The March of Dimes Foundation, a major US non-profit focused on improving child health, has suddenly ended $3 million in research grants, a move that could result in the euthanasia of laboratory animals mid-study.

The foundation sent grant recipients an e-mail on July 24, 2017 stating that their 3-year grants were being terminated retroactively, effective June 30, according to Nature.

"Given our overall resources, March of Dimes has made the difficult decision to reduce grant awards to researchers whose work does not directly impact the prevention and care of premature birth. We have had to carefully evaluate current and prospective research programs to ensure we are targeting very specific programs to meet very specific health objectives around reducing preterm birth rates," the letter stated.

Many of the 37 researchers were only a year into their projects. Several now say they may need to lay off staffers, euthanize lab animals, or even shelve their research projects if they cannot quickly find additional funding.

The revoked research grants included funding for research on Zika, Down syndrome, and other congenital disorders. Five studies focused on understanding and preventing premature birth will keep their funding.

One research study, at Johns Hopkins University, is focused on discovering if the Zika virus causes microcephaly, a birth defect that causes abnormally small heads and stunts brain development.

Andrew Holland, an associate professor of molecular biology and genetics, received only $83,000 of the promised $250,000 grant. He told the Baltimore Sun that this study is now likely done and is trying desperately to save two jobs and to find alternative studies where his laboratory animals can be used.
“The way they’ve approached this has been completely inhumane,” Holland told Science.

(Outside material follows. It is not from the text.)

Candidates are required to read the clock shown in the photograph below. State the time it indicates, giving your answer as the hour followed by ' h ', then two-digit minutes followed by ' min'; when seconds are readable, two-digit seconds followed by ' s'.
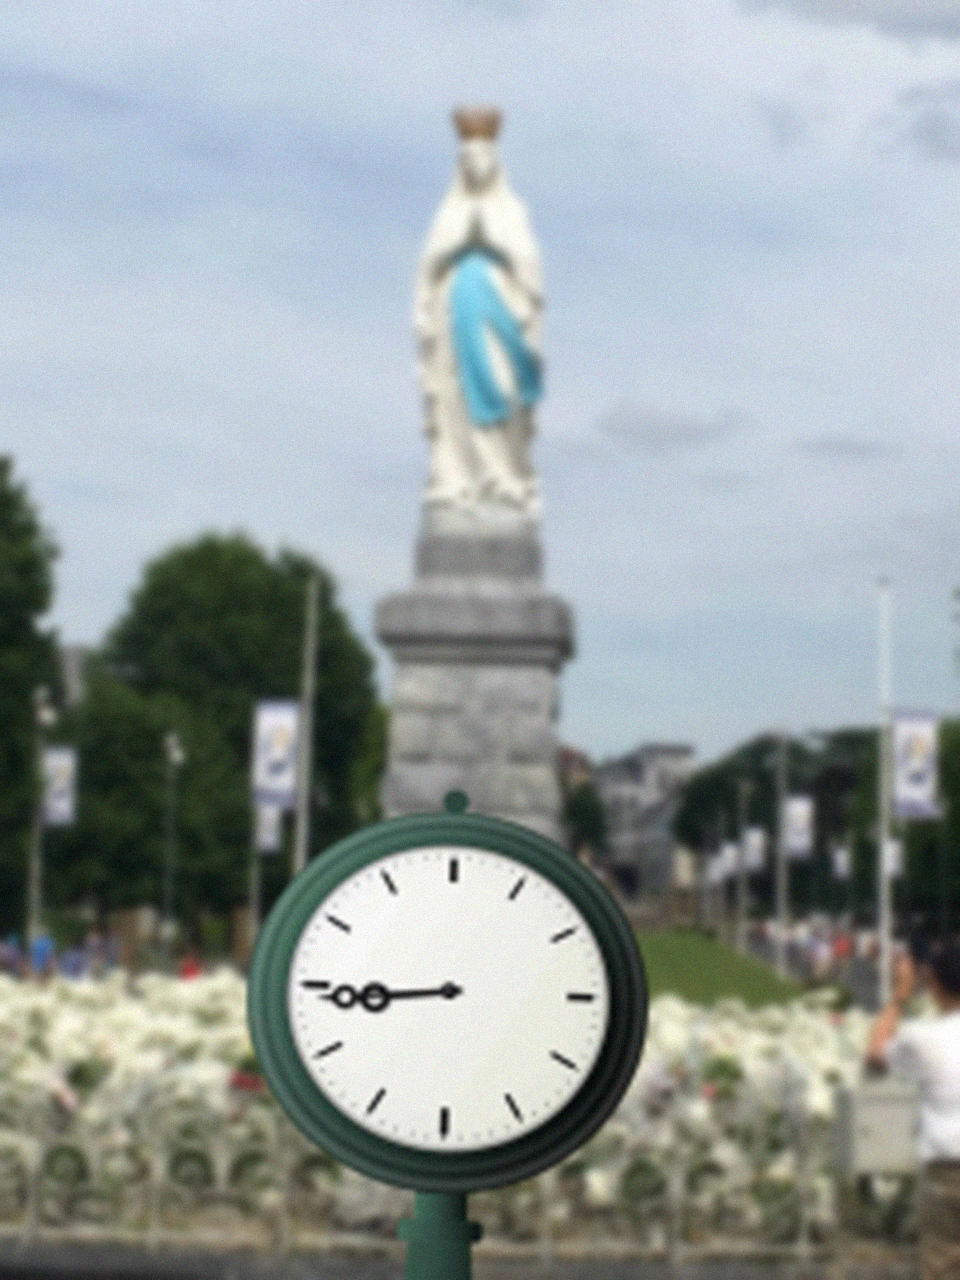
8 h 44 min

The March of Dimes is supported primarily by individual donations. The foundation began was founded by US president Franklin Roosevelt in 1938 to fight polio.

The letter explained that grants were being revoked due to a budget shortfall. According to recent audits by the account firm, KPMG, the organization's expenses exceeded it's income by almost $11 million in 2017.

The March of Dimes Foundation is also behind on paying out grant payments going as far back as 2017.